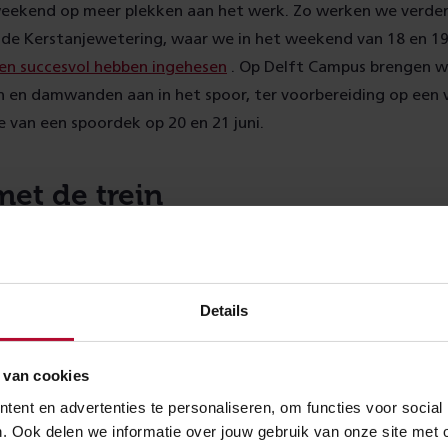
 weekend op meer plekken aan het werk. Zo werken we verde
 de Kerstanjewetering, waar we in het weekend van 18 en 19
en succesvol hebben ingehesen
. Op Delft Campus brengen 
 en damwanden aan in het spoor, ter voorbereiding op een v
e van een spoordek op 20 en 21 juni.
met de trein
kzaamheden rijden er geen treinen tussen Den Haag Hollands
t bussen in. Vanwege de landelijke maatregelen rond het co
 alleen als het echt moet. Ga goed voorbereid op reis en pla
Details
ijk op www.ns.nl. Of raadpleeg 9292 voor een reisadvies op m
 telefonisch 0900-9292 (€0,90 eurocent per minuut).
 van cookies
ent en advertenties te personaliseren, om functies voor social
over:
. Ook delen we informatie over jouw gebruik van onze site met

════════════════

- [WHAT TO WORK ON]
Please write out every line of text in the records above, unchanged and in the same order, leaving the pictures out of your answer.

- [ANSWER TO THIS TASK]
 weekend op meer plekken aan het werk. Zo werken we verde
 de Kerstanjewetering, waar we in het weekend van 18 en 19
en succesvol hebben ingehesen
. Op Delft Campus brengen 
 en damwanden aan in het spoor, ter voorbereiding op een v
e van een spoordek op 20 en 21 juni.
met de trein
kzaamheden rijden er geen treinen tussen Den Haag Hollands
t bussen in. Vanwege de landelijke maatregelen rond het co
 alleen als het echt moet. Ga goed voorbereid op reis en pla
Details
ijk op www.ns.nl. Of raadpleeg 9292 voor een reisadvies op m
 telefonisch 0900-9292 (€0,90 eurocent per minuut).
 van cookies
ent en advertenties te personaliseren, om functies voor social
over:
. Ook delen we informatie over jouw gebruik van onze site met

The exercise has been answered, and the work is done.